Sin dall’attacco del disco Priviero (che, si dice, avrebbe potuto essere dove ora è Ligabue) si incurva, si inarca, cerca di prendere velocità. Le sue sono oneste composizioni in cui il tentativo è quello di impiantare testi in italiano su classici schemi rock d’oltreoceano, nei quali si tuffa riuscendo quasi sempre a stare a galla, anche se l’archetipo Springsteen è sin troppo palese (“Grande mare”, “Angel”, “Fragole a Milano” sono solo gli esempi più evidenti). Qualche buona trovata (i cambi di ritmo in “Maria”, i giochi timbrici di “C’è una città”, la ritmica di “Duemila” e parecchie altre ancora) personalizza il discorso.

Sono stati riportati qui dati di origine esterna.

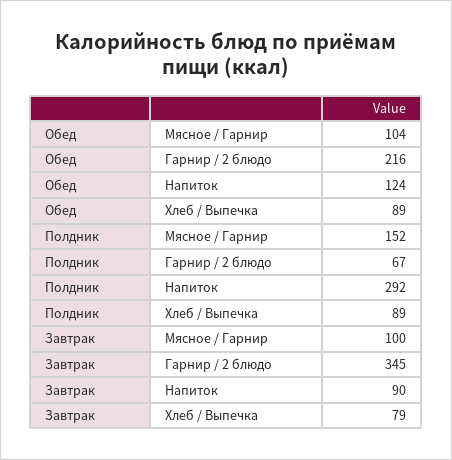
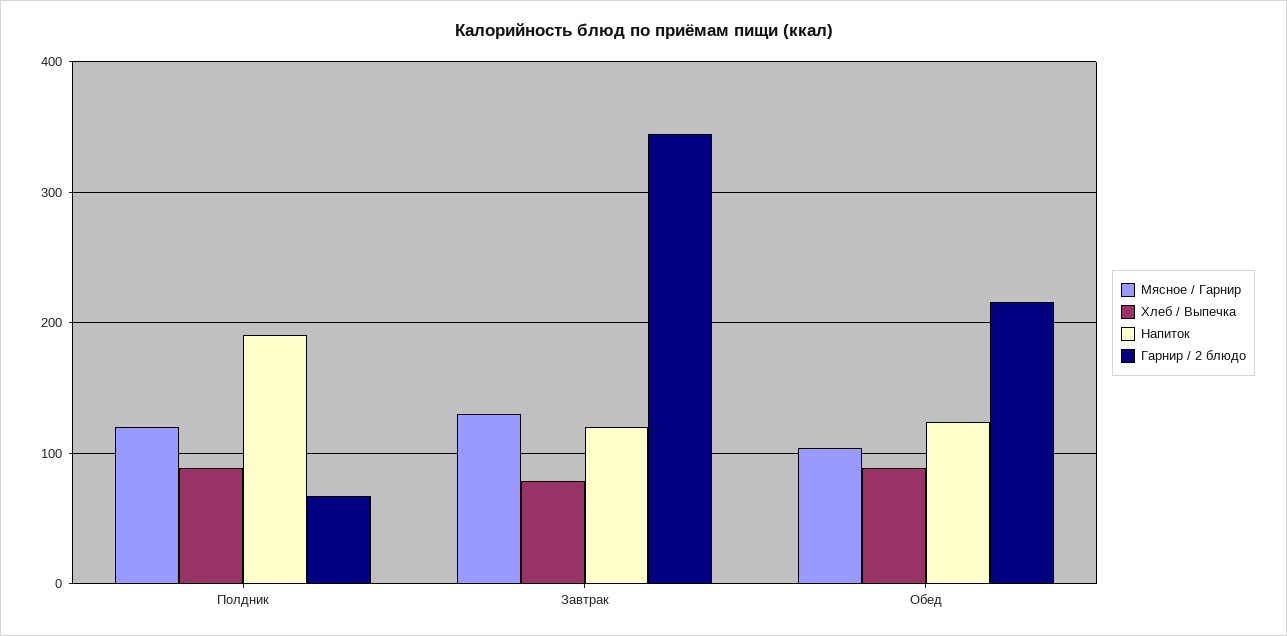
Мясное / Гарнир, Полдник: 152 -> 120
Напиток, Полдник: 292 -> 190
Мясное / Гарнир, Завтрак: 100 -> 130
Напиток, Завтрак: 90 -> 120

I testi vogliono essere diretti, con metafore secche, rock per l’appunto, e con qualche passaggio (“Resto da solo a bere gin sulla spiaggia/ e la mia giacca ubriaca di pioggia”) che risente di una certa iconografia.
Si sente una ricerca, una voglia di dire senza sbracare (e il rischio ci sarebbe), anche se, ad esempio, qualche arrochimento vocale pare un po’ forzato.
Alla fine il disco si fa ascoltare volentieri. In qualche altra parte del mondo Priviero avrebbe un suo pubblico. In Italia si deve solo avere la forza di non smettere di provarci.